> [To do]:
(a) Answer these questions about the text below on preventing Septoria leaf spot:
(i) Besides seeds, on what does the text say spores can be spread?
(ii) What does mulching help keep from bouncing up onto the lower leaves of plants?
(iii) What does the section on weeding say to use if necessary?
(b) Write the next part of the text below on preventing Septoria leaf spot, picking up right after its final sentence.

Similarly, make sure your plants have plenty of room to breathe. Follow proper spacing guidelines, leaving room between your plants so they have good airflow. Staking and caging them so that they aren’t touching the ground is another good idea.
2. Use the Right Seed
Whenever possible, purchase seed that is certified as disease-free. There is some evidence that spores can be spread through seeds as well as on planting equipment like stakes and cages.
Mulching is another easy way to prevent Septoria leaf spot. It can benefit your plants in many other ways, too. Mulching will help prevent spores from the ground from bouncing up onto the lower leaves of your plants. It can also help to conserve soil moisture and will keep weeds from forming, too.
4. Weed Regularly
If you like to garden, there’s a good chance that you’re probably already taking the time to weed around your plants. It’s a good habit to get into! However, this is absolutely essential if you’re trying to control fungal diseases. Use mulch or other weed barriers if necessary, but the bottom line here is that regular weeding is essential.

> [Dataset entries]:

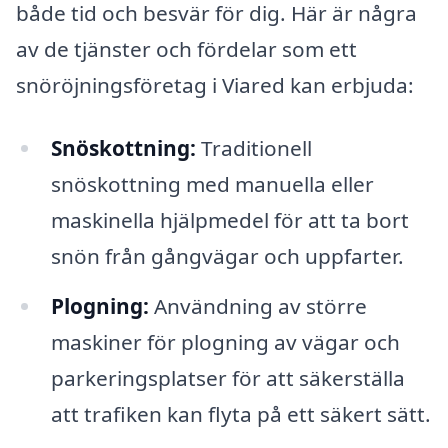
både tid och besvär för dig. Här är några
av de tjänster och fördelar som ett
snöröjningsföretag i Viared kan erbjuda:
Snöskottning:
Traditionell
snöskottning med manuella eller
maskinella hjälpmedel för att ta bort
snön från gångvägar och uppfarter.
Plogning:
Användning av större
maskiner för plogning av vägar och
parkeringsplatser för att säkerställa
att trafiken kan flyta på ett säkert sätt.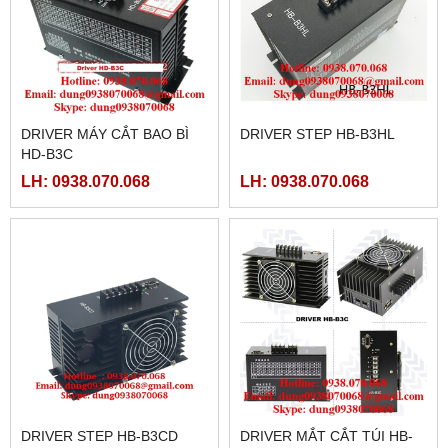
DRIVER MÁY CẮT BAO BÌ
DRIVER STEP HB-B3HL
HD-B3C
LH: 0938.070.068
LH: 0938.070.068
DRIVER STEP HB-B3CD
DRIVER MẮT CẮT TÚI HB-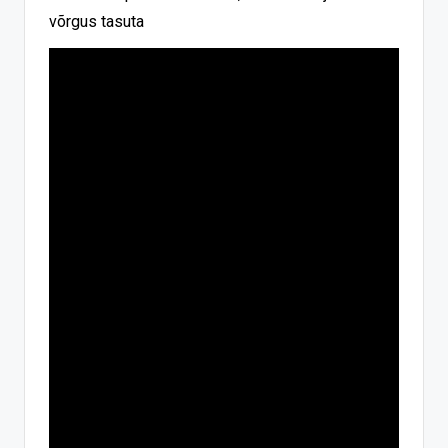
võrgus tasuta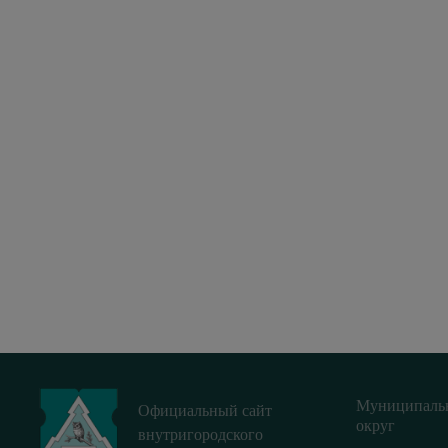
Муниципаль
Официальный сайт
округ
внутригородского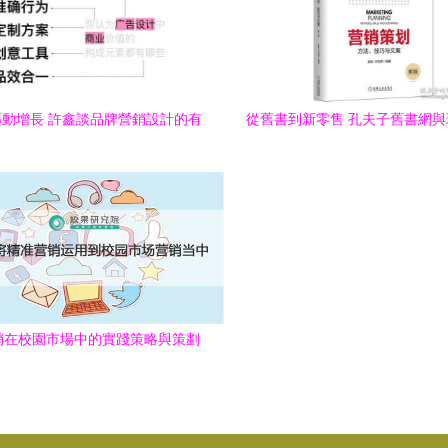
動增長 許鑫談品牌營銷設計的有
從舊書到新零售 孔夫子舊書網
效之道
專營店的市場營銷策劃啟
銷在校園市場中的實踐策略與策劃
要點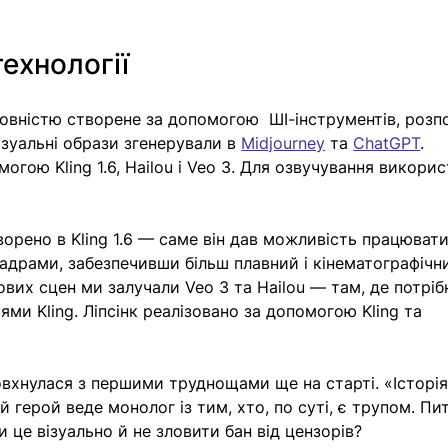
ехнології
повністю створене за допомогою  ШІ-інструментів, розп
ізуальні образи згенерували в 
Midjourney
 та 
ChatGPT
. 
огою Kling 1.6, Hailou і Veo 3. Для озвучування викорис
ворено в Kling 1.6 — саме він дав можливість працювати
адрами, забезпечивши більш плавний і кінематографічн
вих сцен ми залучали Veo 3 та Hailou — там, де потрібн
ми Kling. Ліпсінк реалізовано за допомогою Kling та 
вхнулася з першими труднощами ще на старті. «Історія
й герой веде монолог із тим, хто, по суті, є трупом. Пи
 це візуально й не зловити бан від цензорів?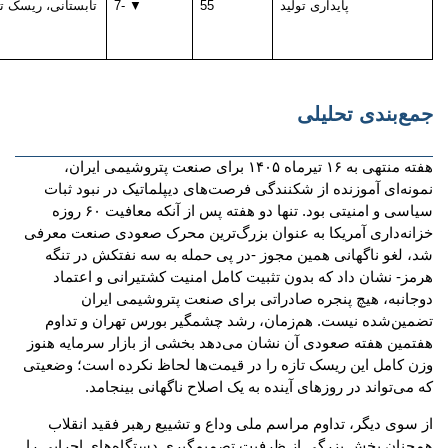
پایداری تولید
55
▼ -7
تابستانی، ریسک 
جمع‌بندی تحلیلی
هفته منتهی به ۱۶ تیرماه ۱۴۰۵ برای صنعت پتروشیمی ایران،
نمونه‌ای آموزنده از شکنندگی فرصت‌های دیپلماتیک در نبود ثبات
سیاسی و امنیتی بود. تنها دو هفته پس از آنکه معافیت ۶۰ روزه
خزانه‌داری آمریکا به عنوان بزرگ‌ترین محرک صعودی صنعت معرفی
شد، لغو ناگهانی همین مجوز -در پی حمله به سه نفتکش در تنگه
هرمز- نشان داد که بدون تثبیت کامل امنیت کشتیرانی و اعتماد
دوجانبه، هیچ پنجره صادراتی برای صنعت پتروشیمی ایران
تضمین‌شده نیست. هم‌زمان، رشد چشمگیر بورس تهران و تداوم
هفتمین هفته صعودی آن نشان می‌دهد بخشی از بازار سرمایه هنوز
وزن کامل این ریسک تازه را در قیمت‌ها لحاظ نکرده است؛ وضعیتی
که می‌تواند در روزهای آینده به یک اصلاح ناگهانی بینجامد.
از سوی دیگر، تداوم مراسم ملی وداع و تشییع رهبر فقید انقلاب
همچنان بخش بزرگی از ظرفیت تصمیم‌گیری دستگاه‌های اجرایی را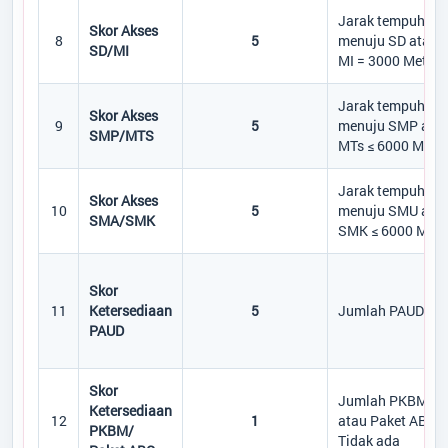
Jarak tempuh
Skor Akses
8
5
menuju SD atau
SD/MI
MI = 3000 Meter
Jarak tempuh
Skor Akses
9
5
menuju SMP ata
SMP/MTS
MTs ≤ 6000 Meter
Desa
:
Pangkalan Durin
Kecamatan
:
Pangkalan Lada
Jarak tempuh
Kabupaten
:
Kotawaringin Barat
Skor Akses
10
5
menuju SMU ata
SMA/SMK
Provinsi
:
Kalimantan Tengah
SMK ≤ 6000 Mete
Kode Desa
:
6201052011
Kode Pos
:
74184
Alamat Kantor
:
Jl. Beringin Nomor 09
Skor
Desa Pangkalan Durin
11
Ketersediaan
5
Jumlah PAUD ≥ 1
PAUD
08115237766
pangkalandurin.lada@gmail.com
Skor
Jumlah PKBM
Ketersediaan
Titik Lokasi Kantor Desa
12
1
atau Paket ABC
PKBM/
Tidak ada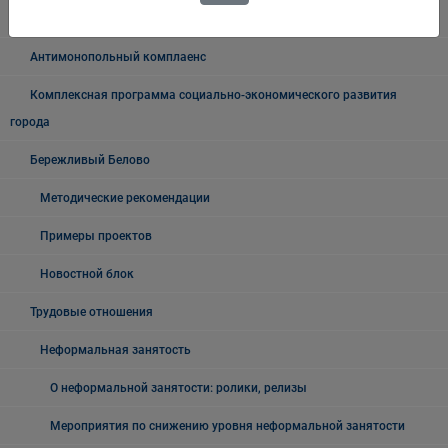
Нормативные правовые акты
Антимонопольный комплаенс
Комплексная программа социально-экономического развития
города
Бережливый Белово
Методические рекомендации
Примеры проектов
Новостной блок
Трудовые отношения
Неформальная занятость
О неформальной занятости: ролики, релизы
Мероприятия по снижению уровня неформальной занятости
==
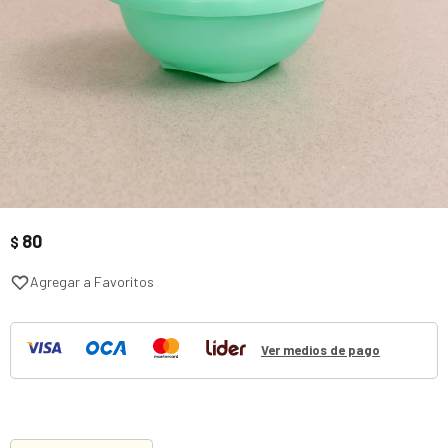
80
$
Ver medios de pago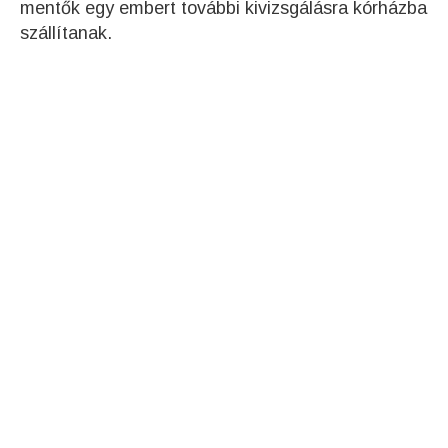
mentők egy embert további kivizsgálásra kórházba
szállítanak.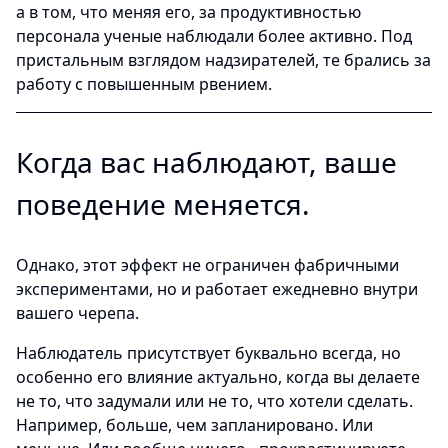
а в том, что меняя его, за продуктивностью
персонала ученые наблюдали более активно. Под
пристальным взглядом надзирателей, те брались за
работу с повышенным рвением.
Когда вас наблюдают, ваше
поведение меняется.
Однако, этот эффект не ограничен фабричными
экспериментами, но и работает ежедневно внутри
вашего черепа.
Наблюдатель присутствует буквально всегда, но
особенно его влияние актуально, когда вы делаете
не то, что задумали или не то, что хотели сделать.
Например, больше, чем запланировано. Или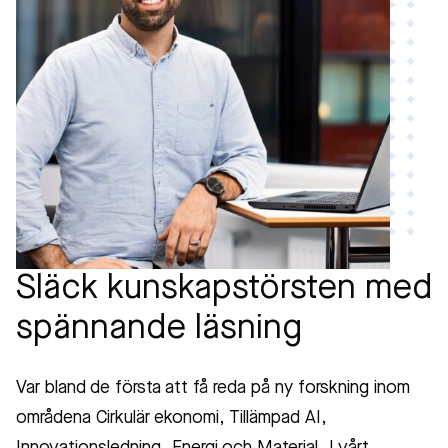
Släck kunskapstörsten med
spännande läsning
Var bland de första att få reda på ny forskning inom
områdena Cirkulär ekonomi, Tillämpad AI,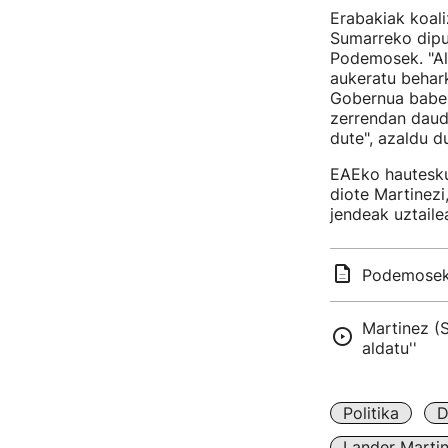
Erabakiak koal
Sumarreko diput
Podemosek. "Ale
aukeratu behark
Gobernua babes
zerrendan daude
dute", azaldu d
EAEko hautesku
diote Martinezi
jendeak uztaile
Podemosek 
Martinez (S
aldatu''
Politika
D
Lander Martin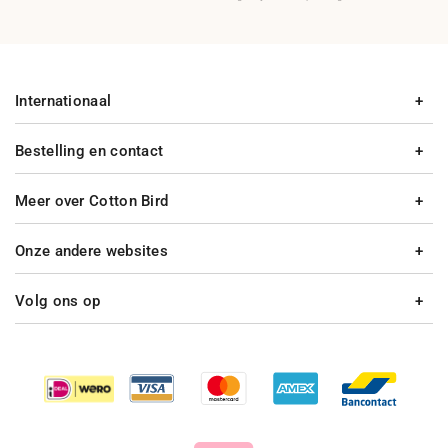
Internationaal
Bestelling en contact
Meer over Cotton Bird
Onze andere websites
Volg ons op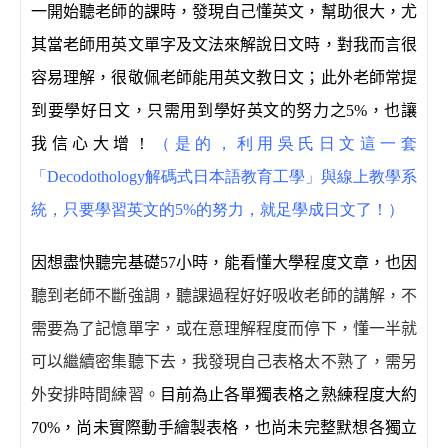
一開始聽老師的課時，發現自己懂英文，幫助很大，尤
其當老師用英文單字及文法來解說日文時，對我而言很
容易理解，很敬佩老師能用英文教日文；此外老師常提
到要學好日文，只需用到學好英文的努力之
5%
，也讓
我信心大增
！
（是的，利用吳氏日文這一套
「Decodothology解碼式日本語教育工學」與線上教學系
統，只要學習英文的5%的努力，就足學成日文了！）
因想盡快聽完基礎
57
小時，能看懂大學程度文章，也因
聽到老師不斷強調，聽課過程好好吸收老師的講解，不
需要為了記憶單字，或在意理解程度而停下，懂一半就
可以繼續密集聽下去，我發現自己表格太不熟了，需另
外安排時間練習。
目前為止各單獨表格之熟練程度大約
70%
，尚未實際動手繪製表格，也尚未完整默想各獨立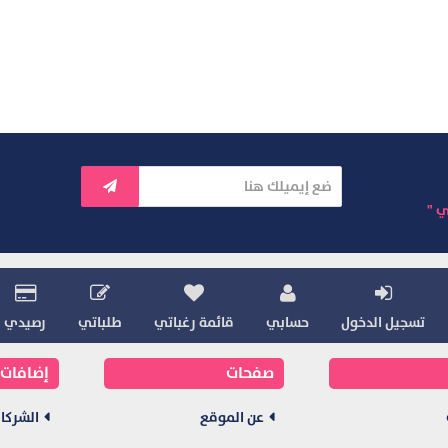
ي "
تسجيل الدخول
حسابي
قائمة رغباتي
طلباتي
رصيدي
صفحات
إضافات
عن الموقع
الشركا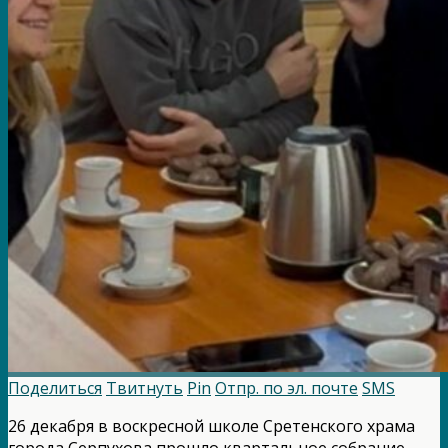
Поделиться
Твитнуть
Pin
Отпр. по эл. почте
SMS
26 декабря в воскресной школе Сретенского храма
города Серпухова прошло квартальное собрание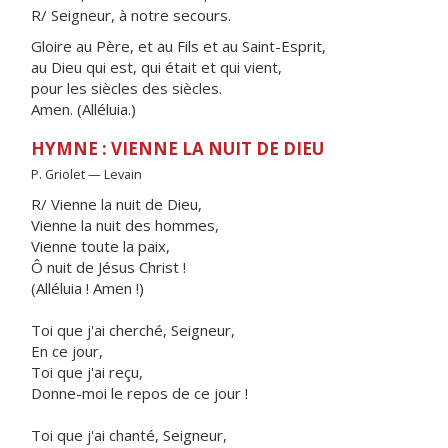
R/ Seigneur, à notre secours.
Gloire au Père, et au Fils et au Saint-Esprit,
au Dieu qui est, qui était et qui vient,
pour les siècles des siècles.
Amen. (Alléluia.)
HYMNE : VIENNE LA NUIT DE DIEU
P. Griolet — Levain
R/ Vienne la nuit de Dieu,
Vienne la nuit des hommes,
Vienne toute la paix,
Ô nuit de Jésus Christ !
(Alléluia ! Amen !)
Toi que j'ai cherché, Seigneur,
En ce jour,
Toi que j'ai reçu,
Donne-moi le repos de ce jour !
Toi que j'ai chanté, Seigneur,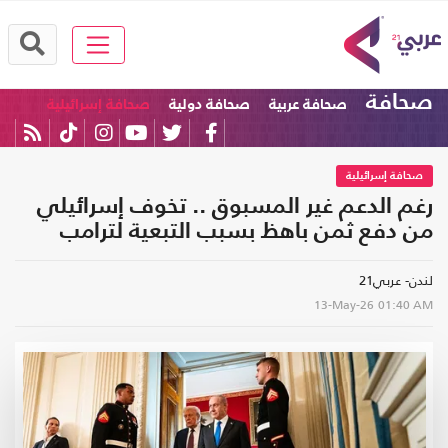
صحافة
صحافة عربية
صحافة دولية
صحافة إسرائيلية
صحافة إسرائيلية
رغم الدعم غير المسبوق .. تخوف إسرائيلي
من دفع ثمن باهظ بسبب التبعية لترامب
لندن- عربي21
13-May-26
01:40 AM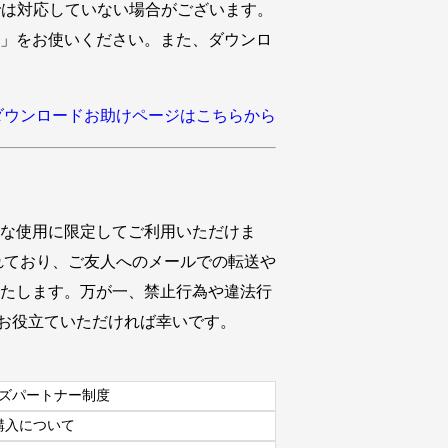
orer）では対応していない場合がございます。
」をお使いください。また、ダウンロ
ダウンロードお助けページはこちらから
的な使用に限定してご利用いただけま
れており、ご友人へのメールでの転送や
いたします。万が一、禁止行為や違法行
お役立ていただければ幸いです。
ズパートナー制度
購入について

> [Results in order]:
(a)
(i) Planting equipment like stakes and cages.
(ii) Spores from the ground.
(iii) Mulch or other weed barriers.

(b)
5. Rotate Your Crops
Again, this is a gardening habit to get into that will benefit you in more ways than one. By planting tomatoes and other Solanaceae crops in different sections of the garden, you’ll reduce the likelihood that the fungal spores of the past will crop back up in the future.
6. Take the Time to Clean the Garden
Each fall, take the time to thoroughly clean the garden. I know, this can be tough to do when you’re already exhausted from a long, productive growing season. However, it’s essential. Get rid of all affected plants since the fungus can overwinter on old plants.
Even if you don’t think you had a problem with the fungus, cleaning the garden at the end of the season is a good habit to get into, since it will help reduce the likelihood of other pests and pathogens lingering in the soil for the next growing season.
How to Treat Septoria Leaf Spot
When it comes to treating Septoria leaf spot, you have a few different options.
1. Remove Affected Plants and Plant Parts
The quickest and easiest way to stop a Septoria leaf spot infestation in its tracks is to prune your plants, removing any infected leaves or, if necessary, entire plants. Be sure to wash your hands and equipment thoroughly when you are working with these diseased plants to prevent spreading the disease any further.
Once you’ve removed these parts, dispose of them in the trash. Don’t bother composting them, as the pores can sometimes survive there.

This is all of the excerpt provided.